**AIM OF THE TASK**. Would you please return the lines of the material that contain the word "rule"?

/---

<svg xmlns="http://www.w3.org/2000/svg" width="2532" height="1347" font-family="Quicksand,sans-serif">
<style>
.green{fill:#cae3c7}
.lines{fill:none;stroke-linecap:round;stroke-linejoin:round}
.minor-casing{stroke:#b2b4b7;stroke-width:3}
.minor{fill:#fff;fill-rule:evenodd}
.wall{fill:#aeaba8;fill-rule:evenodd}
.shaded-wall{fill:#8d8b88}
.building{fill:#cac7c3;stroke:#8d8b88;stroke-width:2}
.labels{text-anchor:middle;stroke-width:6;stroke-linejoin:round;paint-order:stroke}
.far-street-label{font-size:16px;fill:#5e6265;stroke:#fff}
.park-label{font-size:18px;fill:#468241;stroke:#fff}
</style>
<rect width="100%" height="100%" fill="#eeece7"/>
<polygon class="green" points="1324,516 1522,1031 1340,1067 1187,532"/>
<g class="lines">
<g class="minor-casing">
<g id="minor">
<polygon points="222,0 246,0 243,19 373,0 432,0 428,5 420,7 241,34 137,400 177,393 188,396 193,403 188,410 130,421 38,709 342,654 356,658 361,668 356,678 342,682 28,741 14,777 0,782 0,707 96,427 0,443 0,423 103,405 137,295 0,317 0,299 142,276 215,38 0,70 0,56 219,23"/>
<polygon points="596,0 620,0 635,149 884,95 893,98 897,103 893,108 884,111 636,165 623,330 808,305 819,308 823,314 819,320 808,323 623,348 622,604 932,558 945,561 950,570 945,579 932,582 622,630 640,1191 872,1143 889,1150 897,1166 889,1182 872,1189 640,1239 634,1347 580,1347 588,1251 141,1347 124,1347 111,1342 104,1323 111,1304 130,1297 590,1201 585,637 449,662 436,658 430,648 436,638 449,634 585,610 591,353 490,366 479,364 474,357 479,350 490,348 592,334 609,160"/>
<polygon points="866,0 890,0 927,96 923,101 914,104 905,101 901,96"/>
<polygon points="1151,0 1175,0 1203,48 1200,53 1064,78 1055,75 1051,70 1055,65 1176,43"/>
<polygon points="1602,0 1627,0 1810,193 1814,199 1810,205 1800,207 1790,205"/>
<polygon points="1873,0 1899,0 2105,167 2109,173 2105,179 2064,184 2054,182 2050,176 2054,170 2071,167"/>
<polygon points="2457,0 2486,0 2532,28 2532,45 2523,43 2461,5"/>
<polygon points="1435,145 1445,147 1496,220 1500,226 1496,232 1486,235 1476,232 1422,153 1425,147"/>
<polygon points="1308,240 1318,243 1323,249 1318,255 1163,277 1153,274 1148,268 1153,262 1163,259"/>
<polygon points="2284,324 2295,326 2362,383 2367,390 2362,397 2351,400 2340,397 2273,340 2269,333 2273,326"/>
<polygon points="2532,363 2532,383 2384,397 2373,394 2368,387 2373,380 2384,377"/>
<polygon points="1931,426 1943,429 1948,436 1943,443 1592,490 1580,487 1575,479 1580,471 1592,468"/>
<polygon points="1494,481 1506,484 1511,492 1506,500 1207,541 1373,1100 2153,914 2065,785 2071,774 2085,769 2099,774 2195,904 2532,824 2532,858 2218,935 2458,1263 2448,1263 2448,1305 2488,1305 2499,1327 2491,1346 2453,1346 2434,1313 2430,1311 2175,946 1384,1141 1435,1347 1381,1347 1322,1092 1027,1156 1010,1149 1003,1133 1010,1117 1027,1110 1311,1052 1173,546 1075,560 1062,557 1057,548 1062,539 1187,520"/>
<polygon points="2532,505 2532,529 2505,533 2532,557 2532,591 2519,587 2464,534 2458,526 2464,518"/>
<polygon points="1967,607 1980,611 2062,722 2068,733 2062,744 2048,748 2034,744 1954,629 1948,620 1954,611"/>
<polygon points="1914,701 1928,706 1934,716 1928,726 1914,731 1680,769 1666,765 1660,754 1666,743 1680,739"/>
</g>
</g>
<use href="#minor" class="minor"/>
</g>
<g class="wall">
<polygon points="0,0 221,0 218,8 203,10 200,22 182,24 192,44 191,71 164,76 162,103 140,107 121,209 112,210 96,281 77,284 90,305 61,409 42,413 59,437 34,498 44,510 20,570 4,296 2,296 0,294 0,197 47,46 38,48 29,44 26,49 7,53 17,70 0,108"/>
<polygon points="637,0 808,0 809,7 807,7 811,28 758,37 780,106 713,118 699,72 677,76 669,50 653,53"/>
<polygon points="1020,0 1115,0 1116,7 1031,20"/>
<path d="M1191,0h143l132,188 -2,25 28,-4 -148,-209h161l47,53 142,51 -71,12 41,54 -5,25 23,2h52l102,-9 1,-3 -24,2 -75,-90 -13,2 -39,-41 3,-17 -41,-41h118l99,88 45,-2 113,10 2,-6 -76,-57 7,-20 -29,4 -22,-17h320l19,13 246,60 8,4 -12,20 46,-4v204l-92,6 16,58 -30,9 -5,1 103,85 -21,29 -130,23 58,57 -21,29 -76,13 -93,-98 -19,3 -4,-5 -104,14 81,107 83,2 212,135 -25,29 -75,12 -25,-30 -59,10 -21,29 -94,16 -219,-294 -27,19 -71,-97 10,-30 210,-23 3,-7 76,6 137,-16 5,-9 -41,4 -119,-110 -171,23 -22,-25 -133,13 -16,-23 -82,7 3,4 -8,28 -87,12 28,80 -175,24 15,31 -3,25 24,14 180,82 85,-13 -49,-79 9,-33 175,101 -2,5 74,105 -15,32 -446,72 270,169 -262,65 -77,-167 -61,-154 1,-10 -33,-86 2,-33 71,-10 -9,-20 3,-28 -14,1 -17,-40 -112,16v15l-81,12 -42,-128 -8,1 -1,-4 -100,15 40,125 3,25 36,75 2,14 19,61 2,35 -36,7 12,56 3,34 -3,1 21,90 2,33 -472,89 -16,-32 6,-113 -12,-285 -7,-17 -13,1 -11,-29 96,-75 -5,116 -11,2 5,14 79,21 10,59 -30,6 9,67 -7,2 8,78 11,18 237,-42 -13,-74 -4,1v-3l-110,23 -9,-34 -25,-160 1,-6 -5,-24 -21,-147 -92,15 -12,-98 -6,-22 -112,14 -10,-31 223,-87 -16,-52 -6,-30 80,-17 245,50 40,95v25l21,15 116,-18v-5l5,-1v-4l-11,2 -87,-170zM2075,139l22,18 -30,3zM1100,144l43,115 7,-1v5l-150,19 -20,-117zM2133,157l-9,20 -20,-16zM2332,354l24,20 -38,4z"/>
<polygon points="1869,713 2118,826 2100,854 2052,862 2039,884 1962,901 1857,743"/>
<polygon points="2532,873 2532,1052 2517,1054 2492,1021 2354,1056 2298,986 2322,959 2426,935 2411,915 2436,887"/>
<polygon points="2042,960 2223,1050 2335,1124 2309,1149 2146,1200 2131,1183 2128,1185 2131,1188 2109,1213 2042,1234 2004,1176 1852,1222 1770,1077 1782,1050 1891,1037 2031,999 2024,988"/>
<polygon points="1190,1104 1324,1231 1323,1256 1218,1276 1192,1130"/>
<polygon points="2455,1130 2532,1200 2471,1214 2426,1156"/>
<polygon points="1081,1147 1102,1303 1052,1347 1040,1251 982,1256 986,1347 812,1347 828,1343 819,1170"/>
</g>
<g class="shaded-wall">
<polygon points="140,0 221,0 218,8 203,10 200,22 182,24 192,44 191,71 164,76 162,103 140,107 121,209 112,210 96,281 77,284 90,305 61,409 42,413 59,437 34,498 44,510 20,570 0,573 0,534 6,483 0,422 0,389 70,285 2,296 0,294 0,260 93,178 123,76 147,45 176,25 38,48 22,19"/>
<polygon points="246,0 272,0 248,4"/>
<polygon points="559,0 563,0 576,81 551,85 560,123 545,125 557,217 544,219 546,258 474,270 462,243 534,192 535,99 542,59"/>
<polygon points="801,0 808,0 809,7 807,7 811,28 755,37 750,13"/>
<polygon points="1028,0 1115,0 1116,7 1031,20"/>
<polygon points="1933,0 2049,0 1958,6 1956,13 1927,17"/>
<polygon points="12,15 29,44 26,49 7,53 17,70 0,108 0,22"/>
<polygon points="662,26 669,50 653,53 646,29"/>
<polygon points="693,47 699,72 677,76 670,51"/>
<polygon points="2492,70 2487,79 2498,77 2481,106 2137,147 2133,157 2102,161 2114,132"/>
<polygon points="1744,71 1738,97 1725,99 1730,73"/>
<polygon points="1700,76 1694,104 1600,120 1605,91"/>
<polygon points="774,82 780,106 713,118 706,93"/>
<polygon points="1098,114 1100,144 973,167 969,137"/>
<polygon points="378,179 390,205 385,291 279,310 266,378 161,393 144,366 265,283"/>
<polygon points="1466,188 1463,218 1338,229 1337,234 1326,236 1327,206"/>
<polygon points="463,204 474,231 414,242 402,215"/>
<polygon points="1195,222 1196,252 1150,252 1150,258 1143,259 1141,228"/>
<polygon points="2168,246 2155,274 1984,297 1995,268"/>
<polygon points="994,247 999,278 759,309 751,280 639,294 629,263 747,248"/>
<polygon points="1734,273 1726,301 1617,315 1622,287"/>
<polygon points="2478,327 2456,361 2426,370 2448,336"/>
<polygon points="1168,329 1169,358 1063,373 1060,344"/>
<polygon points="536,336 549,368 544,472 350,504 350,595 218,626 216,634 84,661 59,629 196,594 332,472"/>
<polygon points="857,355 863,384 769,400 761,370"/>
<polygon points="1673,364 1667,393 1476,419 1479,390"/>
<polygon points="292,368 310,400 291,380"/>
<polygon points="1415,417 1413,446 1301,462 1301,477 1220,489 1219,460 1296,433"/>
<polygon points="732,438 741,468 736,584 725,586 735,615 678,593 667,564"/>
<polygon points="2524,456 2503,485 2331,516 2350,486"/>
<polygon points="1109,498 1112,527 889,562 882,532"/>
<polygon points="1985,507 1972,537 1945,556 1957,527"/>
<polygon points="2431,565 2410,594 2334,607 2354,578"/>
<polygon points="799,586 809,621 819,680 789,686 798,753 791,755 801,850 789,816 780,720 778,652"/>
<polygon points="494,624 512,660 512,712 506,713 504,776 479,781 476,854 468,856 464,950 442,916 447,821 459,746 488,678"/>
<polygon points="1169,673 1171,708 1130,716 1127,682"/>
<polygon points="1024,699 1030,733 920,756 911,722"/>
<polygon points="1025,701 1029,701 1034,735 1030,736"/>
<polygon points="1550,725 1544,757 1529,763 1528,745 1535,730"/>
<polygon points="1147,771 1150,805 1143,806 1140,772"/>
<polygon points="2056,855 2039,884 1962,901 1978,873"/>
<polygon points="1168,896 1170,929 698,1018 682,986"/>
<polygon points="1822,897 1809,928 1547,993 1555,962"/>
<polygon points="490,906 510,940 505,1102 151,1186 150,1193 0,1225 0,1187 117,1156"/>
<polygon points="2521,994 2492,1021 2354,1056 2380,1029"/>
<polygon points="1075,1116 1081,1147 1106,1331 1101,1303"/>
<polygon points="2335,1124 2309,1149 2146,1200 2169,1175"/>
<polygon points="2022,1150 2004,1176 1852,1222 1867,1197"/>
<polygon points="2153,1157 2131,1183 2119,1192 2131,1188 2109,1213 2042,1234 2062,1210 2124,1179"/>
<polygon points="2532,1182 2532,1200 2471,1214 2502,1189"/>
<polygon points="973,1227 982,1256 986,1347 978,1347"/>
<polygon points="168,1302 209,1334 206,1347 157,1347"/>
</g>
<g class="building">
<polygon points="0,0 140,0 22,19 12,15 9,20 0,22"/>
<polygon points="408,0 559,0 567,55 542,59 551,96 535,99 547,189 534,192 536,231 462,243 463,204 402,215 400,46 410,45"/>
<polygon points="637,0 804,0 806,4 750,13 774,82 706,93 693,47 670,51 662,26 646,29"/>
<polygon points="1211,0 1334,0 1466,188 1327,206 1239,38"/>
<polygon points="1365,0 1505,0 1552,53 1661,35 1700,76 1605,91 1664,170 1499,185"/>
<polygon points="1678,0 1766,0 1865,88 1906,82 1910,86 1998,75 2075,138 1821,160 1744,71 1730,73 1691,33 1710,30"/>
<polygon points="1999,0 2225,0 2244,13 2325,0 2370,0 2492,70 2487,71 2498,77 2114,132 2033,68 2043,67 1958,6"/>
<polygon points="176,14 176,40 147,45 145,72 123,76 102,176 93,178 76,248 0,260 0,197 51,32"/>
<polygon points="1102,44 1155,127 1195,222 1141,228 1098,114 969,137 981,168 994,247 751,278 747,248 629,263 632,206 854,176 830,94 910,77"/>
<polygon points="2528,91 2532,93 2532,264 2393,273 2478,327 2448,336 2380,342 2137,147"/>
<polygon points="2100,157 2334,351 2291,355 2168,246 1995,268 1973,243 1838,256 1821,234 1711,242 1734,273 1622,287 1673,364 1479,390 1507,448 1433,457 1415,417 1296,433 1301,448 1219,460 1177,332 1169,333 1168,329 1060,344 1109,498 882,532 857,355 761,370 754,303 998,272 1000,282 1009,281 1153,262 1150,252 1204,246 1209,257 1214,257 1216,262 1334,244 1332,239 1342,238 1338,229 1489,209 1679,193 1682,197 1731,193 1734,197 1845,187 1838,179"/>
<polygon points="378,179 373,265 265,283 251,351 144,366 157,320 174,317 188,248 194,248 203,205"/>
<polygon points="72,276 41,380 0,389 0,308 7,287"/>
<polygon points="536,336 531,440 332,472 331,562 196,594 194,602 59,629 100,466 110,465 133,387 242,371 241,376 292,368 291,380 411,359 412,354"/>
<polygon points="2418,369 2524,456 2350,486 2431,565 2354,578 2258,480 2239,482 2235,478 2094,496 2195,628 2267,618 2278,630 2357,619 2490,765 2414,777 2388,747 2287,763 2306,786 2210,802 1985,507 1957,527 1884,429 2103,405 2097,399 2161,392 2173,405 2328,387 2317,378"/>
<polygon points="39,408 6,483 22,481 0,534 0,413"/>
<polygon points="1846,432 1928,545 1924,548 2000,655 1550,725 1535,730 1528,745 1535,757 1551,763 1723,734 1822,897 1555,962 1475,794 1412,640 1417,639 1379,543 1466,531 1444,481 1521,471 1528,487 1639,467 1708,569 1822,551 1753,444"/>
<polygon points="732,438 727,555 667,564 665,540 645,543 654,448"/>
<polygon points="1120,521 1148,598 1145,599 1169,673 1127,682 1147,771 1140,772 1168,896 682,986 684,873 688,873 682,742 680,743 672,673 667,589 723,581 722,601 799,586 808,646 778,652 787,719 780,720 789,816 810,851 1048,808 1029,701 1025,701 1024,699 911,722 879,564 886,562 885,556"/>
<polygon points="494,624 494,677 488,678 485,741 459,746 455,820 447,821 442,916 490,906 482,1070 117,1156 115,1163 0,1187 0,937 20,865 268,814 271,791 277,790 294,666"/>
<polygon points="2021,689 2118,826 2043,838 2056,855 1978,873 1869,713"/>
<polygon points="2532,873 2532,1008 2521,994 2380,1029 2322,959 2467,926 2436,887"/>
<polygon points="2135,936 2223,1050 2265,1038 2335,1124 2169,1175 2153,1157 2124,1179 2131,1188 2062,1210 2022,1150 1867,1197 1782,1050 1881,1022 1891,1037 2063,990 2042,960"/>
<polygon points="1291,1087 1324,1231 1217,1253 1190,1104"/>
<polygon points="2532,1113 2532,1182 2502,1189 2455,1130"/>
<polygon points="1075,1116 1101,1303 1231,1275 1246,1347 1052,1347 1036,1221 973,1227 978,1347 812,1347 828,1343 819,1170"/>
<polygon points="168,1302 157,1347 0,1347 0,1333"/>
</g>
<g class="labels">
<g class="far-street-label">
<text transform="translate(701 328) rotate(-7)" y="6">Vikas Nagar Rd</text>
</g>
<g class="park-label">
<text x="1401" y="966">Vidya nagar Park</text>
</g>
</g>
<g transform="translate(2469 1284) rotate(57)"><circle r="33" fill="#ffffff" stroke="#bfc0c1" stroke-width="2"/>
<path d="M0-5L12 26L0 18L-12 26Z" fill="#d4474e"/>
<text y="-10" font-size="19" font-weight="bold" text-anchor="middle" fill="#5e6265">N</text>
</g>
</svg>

\---

**EXERCISE RESPONSE**.
.minor{fill:#fff;fill-rule:evenodd}
.wall{fill:#aeaba8;fill-rule:evenodd}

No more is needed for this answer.